Plans for an intended Festival prep at Wetherby had to be scrapped because of a minor chill, probably contracted while returning from the gallops in a sudden snowstorm, and the eight-year-old, owned by Thomson’s wife Quona, will now race at Newcastle on February 27, or head direct to his Cotswold target where supporters will be hoping ground conditions do not dry up too much.

The enforced absence from Wetherby coincided with Scotland’s losing start to their Six Nations campaign, a double disappointment I imagined for the rugby-loving trainer who has a total of 25 horses on a 500-acre family farm near Duns, Berwickshire.

But when we met at Musselburgh races just before he sent out the 12th winner – at a strike-rate of close to one success in five runners – of what is proving to be his best season, the mood was surprisingly upbeat.

Seeyouatmidnight (right) came in third on his chasing debut at Carlisle in November

He said: “It’s funny, it actually ended up a bit of a relief we couldn’t run ‘Midnight’ at Wetherby.

“Usually that’s not been a ‘great’ race – it’s been a ‘good’ race – and suddenly you get three highly-rated horses there, so it’s a ‘proper’ race when you just want a prep, and I knew what the [heavy] ground would be like even though it was drying, so I was happy not to run.”

As for the rugby, Thomson, who played for Kelso when they were Scottish champions in the 1980s, continued: “The rugby for us happened on the Friday night because Quona’s son Tom Galbraith played for Scotland against England in the under-20s in Glasgow and they won 24-6, four tries to nothing.”

Now recovered, Seeyouatmidnight, bought relatively cheaply after failing to reach his £20,000 reserve at Doncaster Bloodstock Sales, could be joined at Cheltenham by stablemates Seldom Inn (Pertemps Final) and Spirit Of Kayf (Bumper).

They would represent a significant presence at jump racing’s annual championships for the Northern circuit which, through a lack of investment and consequent shortage of expensively-purchased runners, has seen the struggle to compete with southern cousins intensify.

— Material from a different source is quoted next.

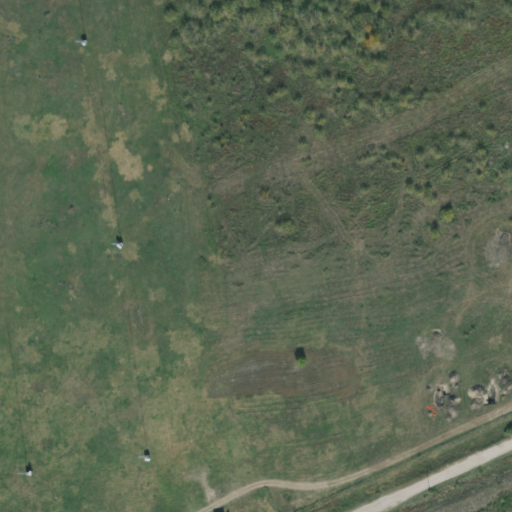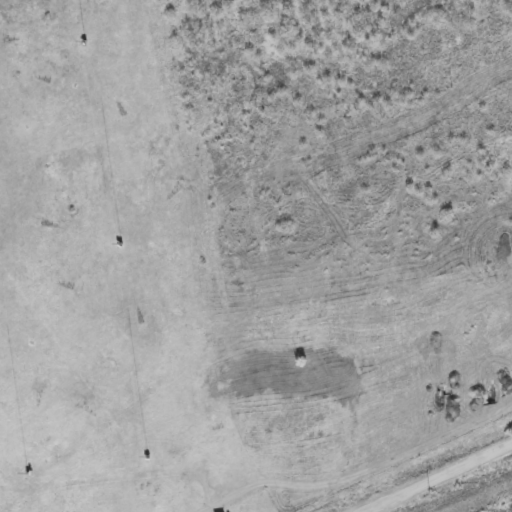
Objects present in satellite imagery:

Thomson said: “I heard a trainer in the South say she can go into a pub of a Saturday night and there might be half a dozen people who’ve got some loose cash that might take a leg in a horse or something.

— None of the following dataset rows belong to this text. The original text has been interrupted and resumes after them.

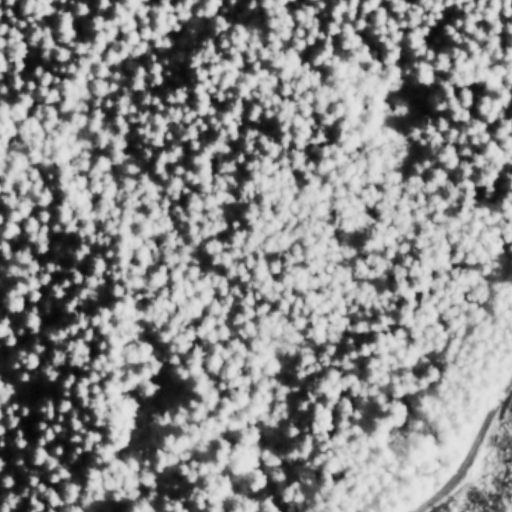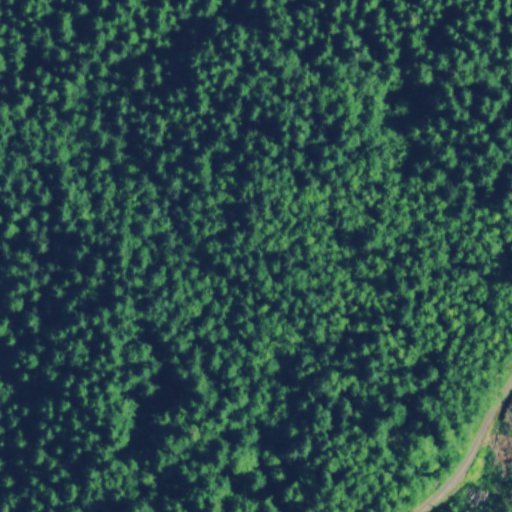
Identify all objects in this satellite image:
road: (449, 450)
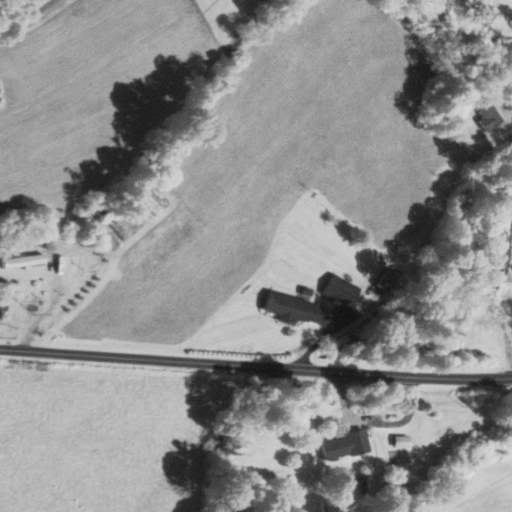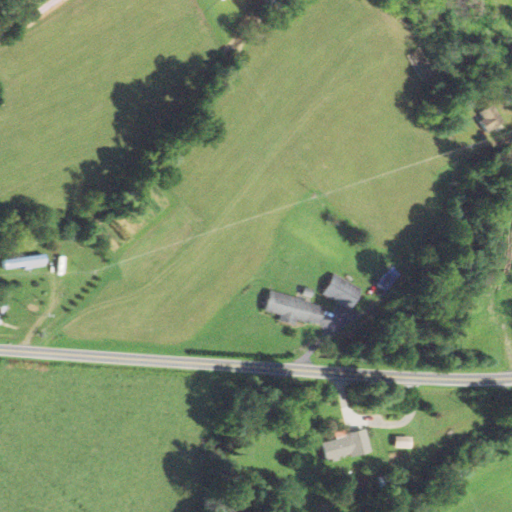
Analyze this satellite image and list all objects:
building: (489, 119)
building: (24, 263)
building: (341, 293)
building: (294, 310)
road: (255, 365)
building: (403, 443)
building: (345, 448)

“Here that just wouldn’t happen. It is difficult – it’s purely a lack of money. We can train just as well as anybody else, [but] they get all the ammunition.

“Everybody in the North is so up for it with Seeyouatmidnight, and we are very aware he is something of a standard-bearer.”

On the RSA Chase, he added: “I’m not sure [the Gordon Elliott-trained favourite] No More Heroes has beaten anything much – those he has beaten haven’t run that well – and our form looks good, so it would great to show it can be done.”

Watch out you bigger boys, ‘Midnight’ is aiming to ruin your afternoon.

The RSA Chase is on Wednesday, March 16 – the second day of the four-day Cheltenham Festival.